PRESIDENT Bush has made a commendable commitment to the federal Pell Grant program, which helps lower-income students attend college. In a speech in Florida last week, he pledged to eliminate the program's current $4 billion deficit and increase the maximum grant by $100 for each of the next five years. But it's not clear that the increased costs can be paid for by potential savings suggested in the president's sketchy proposal. And Mr. Bush will really need to push Congress to help him make good on his promises.
As more high school graduates pursue a postsecondary education, particularly in a bad economy, demand for the Pell Grant program has grown. Since 2000, more than a million students have been added to the rolls - for an expected total of 5.2 million students by September 2005. The enormous expansion has created a $4.3 billion deficit in the $12 billion program.
Mr. Bush thinks that enough savings can be wrung out of the student loan program, by making it more "effective and efficient," to eliminate the Pell Grant deficit. The administration suggests that can be done by reducing the government's subsidies to banks and other private lenders that actually provide the loans, among other possibilities.
As usual, the devil is surely in the details, which should be revealed when the administration's budget is presented early next month. But Mr. Bush spoke confidently last week that enough costs can be shaved from the loan program to guarantee that the maximum Pell Grant will increase from $4,050 to $4,550 in five years.
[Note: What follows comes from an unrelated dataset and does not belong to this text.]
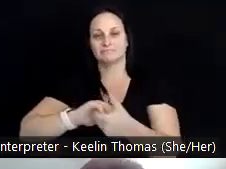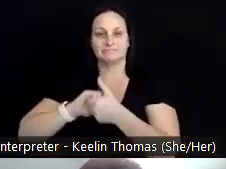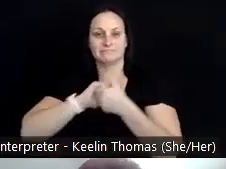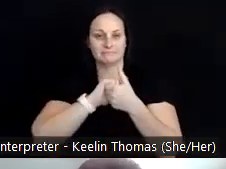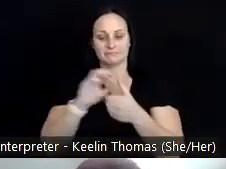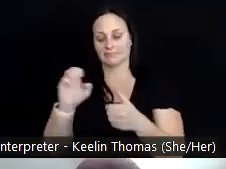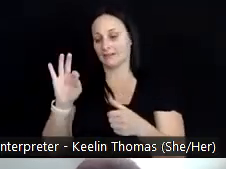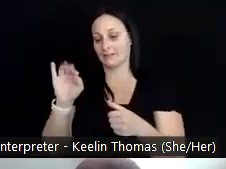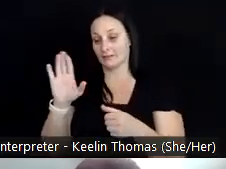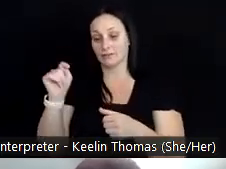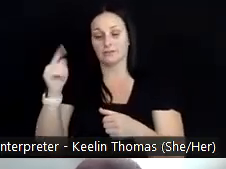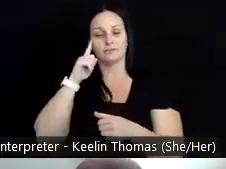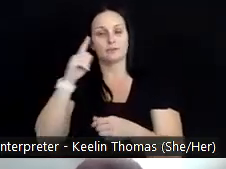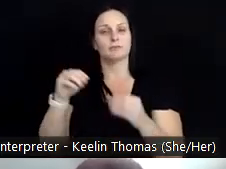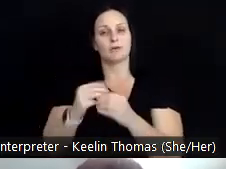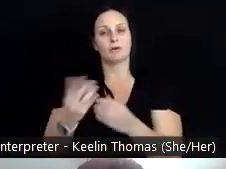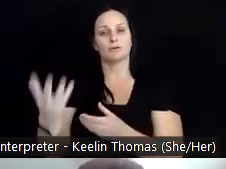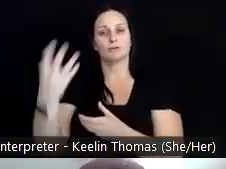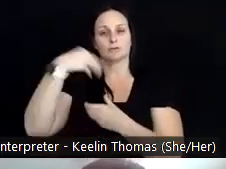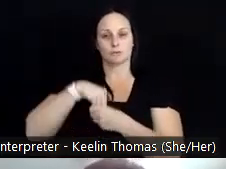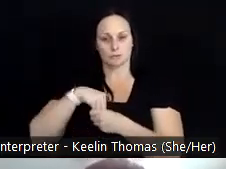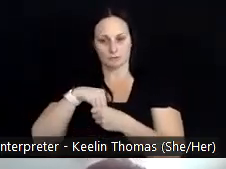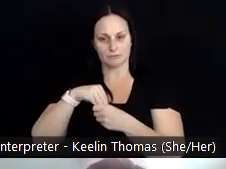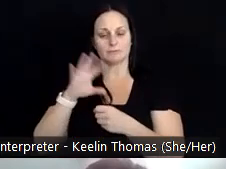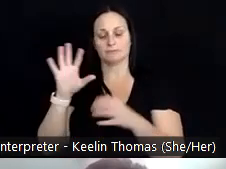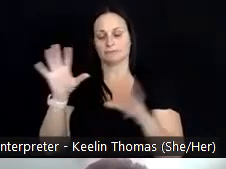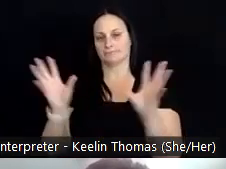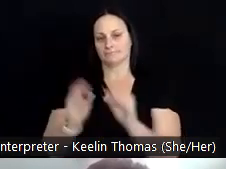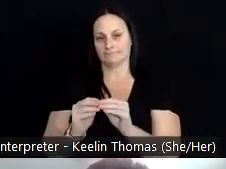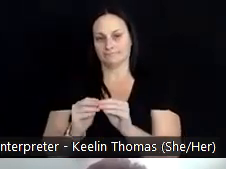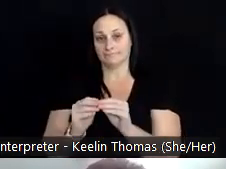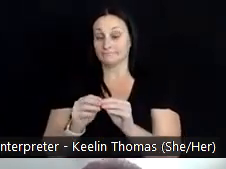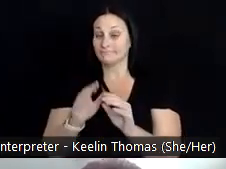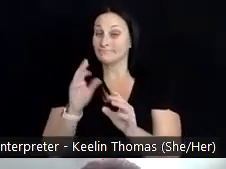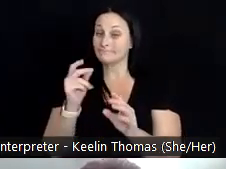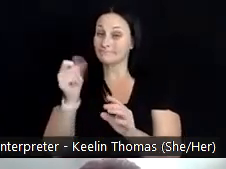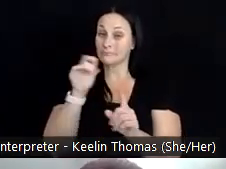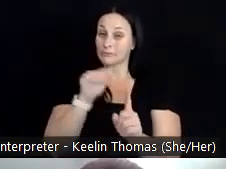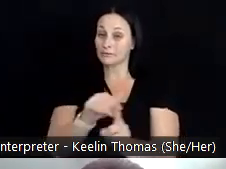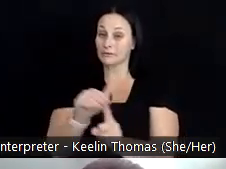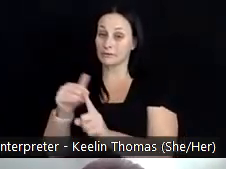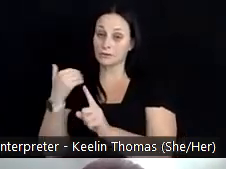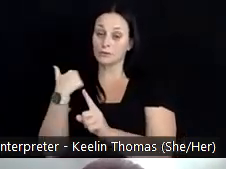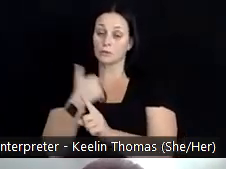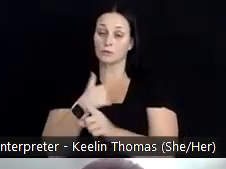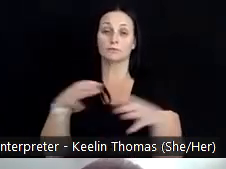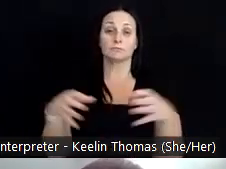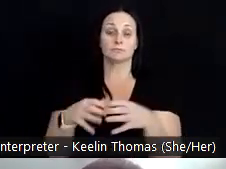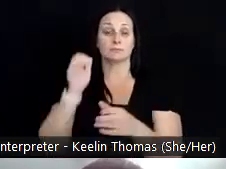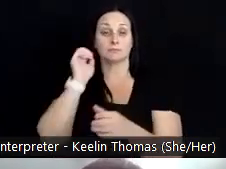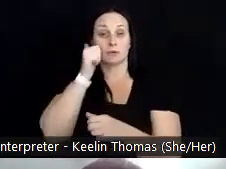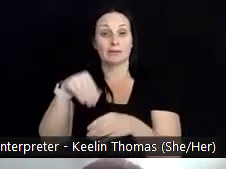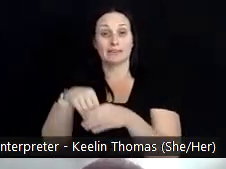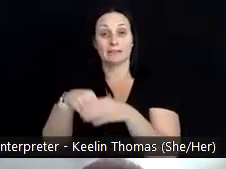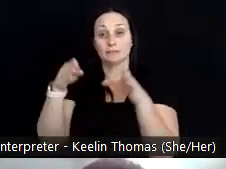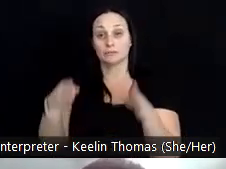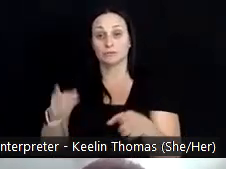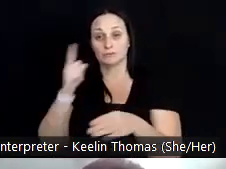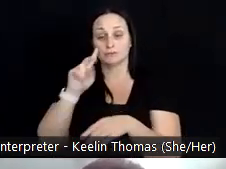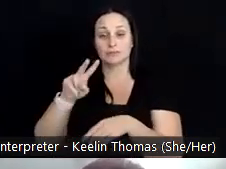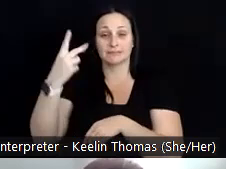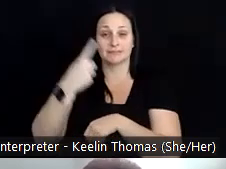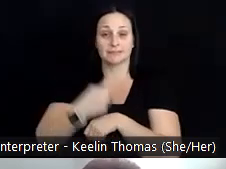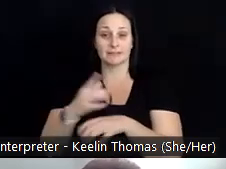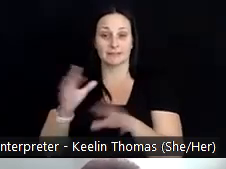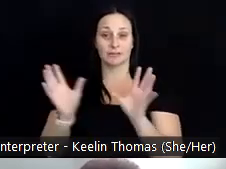create a more inclusive world. A quick reminder that we convene tomorrow in person for day two of the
Considering that during Mr. Bush's 2000 campaign he proposed raising the maximum grant to $5,100, but did not follow through; considering that college costs are increasing at a much faster rate than the cost of living; and considering that, just last month, the Department of Education updated income-eligibility standards for Pell Grants that could knock close to 90,000 students off the rolls and reduce grants to about 1.3 million other students, Massachusetts Sen. Edward M. Kennedy is right to caution families with kids applying to college to "not count their chickens before they hatch." But if Mr. Bush puts some meat on his proposal and uses some political muscle to push it through Congress, he will have done much to maintain the reality of the Pell Grant promise.